INSTRUCTION
From the entries below, give the number of lines where the word "running" occurs, and nothing else.

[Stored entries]

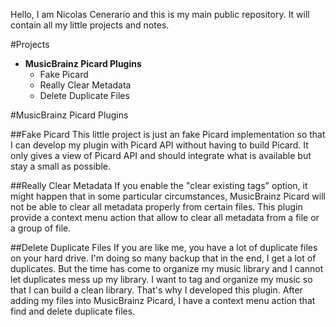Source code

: Hello, I am Nicolas Cenerario and this is my main public repository.
It will contain all my little projects and notes.

#Projects
* **MusicBrainz Picard Plugins**
	* Fake Picard
	* Really Clear Metadata
	* Delete Duplicate Files

#MusicBrainz Picard Plugins

##Fake Picard
This little project is just an fake Picard implementation
so that I can develop my plugin with Picard API without having to build Picard.
It only gives a view of Picard API and should integrate what is available but stay a small as possible.

##Really Clear Metadata
If you enable the "clear existing tags" option, it might happen that in some particular circumstances,
MusicBrainz Picard will not be able to clear all metadata properly from certain files.
This plugin provide a context menu action that allow to clear all metadata from a file or a group of file.

##Delete Duplicate Files
If you are like me, you have a lot of duplicate files on your hard drive.
I'm doing so many backup that in the end, I get a lot of duplicates.
But the time has come to organize my music library and I cannot let duplicates mess up my library.
I want to tag and organize my music so that I can build a clean library.
That's why I developed this plugin.
After adding my files into MusicBrainz Picard, I have a context menu action that find and delete duplicate files.
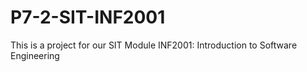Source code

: # P7-2-SIT-INF2001
This is a project for our SIT Module INF2001: Introduction to Software Engineering
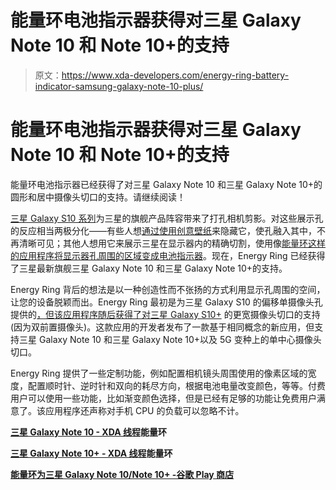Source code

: # 能量环电池指示器获得对三星 Galaxy Note 10 和 Note 10+的支持

> 原文：<https://www.xda-developers.com/energy-ring-battery-indicator-samsung-galaxy-note-10-plus/>

# 能量环电池指示器获得对三星 Galaxy Note 10 和 Note 10+的支持

能量环电池指示器已经获得了对三星 Galaxy Note 10 和三星 Galaxy Note 10+的圆形和居中摄像头切口的支持。请继续阅读！

[三星 Galaxy S10 系列](https://www.xda-developers.com/samsung-galaxy-s10-s10-and-s10e-launch-with-the-snapdragon-855-ultrasonic-in-display-fingerprint-scanners-reverse-wireless-charging-and-a-whole-lot-more/)为三星的旗舰产品阵容带来了打孔相机剪影。对这些展示孔的反应相当两极分化——有些人想[通过使用创意壁纸](https://www.xda-developers.com/hidey-hole-galaxy-s10-wallpaper/)来隐藏它，使孔融入其中，不再清晰可见；其他人想用它来展示三星在显示器内的精确切割，使用像[能量环这样的应用程序将显示器孔周围的区域变成电池指示器](https://www.xda-developers.com/energy-ring-turns-samsung-galaxy-s10-battery-indicator/)。现在，Energy Ring 已经获得了三星最新旗舰三星 Galaxy Note 10 和三星 Galaxy Note 10+的支持。

Energy Ring 背后的想法是以一种创造性而不张扬的方式利用显示孔周围的空间，让您的设备脱颖而出。Energy Ring 最初是为三星 Galaxy S10 的偏移单摄像头孔提供的[，但该应用程序随后](https://www.xda-developers.com/energy-ring-turns-samsung-galaxy-s10-battery-indicator/)[获得了对三星 Galaxy S10+](https://www.xda-developers.com/energy-ring-battery-indicator-updated-samsung-galaxy-s10-support/) 的更宽摄像头切口的支持(因为双前置摄像头)。这款应用的开发者发布了一款基于相同概念的新应用，但支持三星 Galaxy Note 10 和三星 Galaxy Note 10+以及 5G 变种上的单中心摄像头切口。

Energy Ring 提供了一些定制功能，例如配置相机镜头周围使用的像素区域的宽度，配置顺时针、逆时针和双向的耗尽方向，根据电池电量改变颜色，等等。付费用户可以使用一些功能，比如渐变颜色选择，但是已经有足够的功能让免费用户满意了。该应用程序还声称对手机 CPU 的负载可以忽略不计。

**[三星 Galaxy Note 10 - XDA 线程](https://forum.xda-developers.com/galaxy-note-10/themes/app-energy-ring-note-10-5g-edition-t3963829/)能量环**

**[三星 Galaxy Note 10+ - XDA 线程](https://forum.xda-developers.com/galaxy-note-10+/themes/app-energy-ring-note-10-5g-edition-t3963827/)能量环**

**[能量环为三星 Galaxy Note 10/Note 10+ -谷歌 Play 商店](https://play.google.com/store/apps/details?id=you.in.spark.energy.ring.note)**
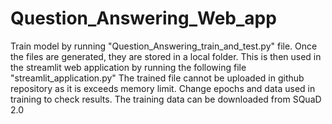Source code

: # Question_Answering_Web_app
Train model by running "Question_Answering_train_and_test.py" file.
Once the files are generated, they are stored in a local folder.
This is then used in the streamlit web application by running the following file "streamlit_application.py"
The trained file cannot be uploaded in github repository as it is exceeds memory limit.
Change epochs and data used in training to check results.
The training data can be downloaded from SQuaD 2.0
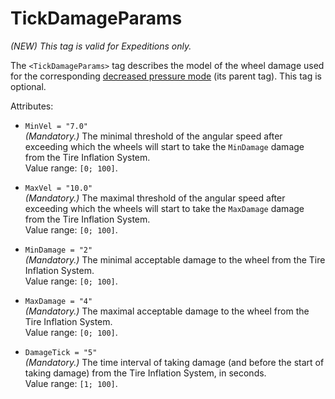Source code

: # TickDamageParams
*(NEW) This tag is valid for Expeditions only.*

The `<TickDamageParams>` tag describes the model of the wheel damage used for the corresponding [decreased pressure mode](./../index.md) (its parent tag). This tag is optional.

Attributes:

-   `MinVel = "7.0"`  
    *(Mandatory.)* The minimal threshold of the angular speed after exceeding which the wheels will start to take the `MinDamage` damage from the Tire Inflation System.  
    Value range: `[0; 100]`.

-   `MaxVel = "10.0"`  
    *(Mandatory.)* The maximal threshold of the angular speed after exceeding which the wheels will start to take the `MaxDamage` damage from the Tire Inflation System.     
    Value range: `[0; 100]`.

-   `MinDamage = "2"`  
    *(Mandatory.)* The minimal acceptable damage to the wheel from the Tire Inflation System.  
    Value range: `[0; 100]`.

-   `MaxDamage = "4"`  
    *(Mandatory.)* The maximal acceptable damage to the wheel from the Tire Inflation System.   
    Value range: `[0; 100]`.

-   `DamageTick = "5"`  
    *(Mandatory.)* The time interval of taking damage (and before the start of taking damage) from the Tire Inflation System, in seconds.  
    Value range: `[1; 100]`.

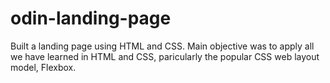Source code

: # odin-landing-page
Built a landing page using HTML and CSS. Main objective was to apply all we have learned in HTML and CSS, paricularly the popular CSS web layout model, Flexbox.
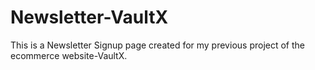 # Newsletter-VaultX

This is a Newsletter Signup page created for my previous project of the ecommerce website-VaultX.

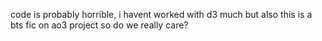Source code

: code is probably horrible, i havent worked with d3 much but also this is a bts fic on ao3 project so do we really care?
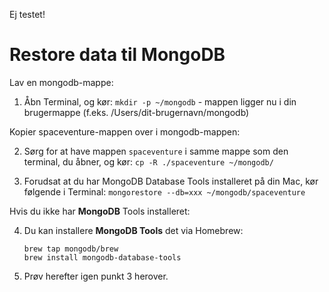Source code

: Ej testet!

# Restore data til MongoDB

Lav en mongodb-mappe:

1. Åbn Terminal, og kør: `mkdir -p ~/mongodb` - mappen ligger nu i din brugermappe (f.eks. /Users/dit-brugernavn/mongodb)

Kopier spaceventure-mappen over i mongodb-mappen:

2. Sørg for at have mappen `spaceventure` i samme mappe som den terminal, du åbner, og kør: `cp -R ./spaceventure ~/mongodb/`

3. Forudsat at du har MongoDB Database Tools installeret på din Mac, kør følgende i Terminal: `mongorestore --db=xxx ~/mongodb/spaceventure`

Hvis du ikke har **MongoDB** Tools installeret:

4.  Du kan installere **MongoDB Tools** det via Homebrew:

        brew tap mongodb/brew
        brew install mongodb-database-tools

5.  Prøv herefter igen punkt 3 herover.
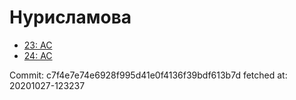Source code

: # Нурисламова
- [23: AC](23.md)
- [24: AC](24.md)

Commit: c7f4e7e74e6928f995d41e0f4136f39bdf613b7d
 fetched at: 20201027-123237
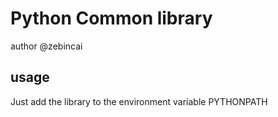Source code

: # Python Common library
author @zebincai

## usage
Just add the library to the environment variable PYTHONPATH
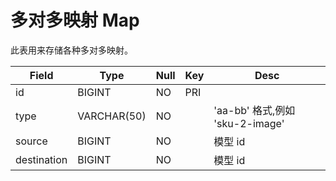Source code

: # 多对多映射 Map

此表用来存储各种多对多映射。

Field | Type | Null | Key | Desc
------|------|------|-----|-----
id | BIGINT | NO | PRI |
type | VARCHAR(50) | NO | | 'aa-bb' 格式,例如 'sku-2-image'
source | BIGINT | NO | | 模型 id
destination | BIGINT | NO | | 模型 id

TASK RESULT
2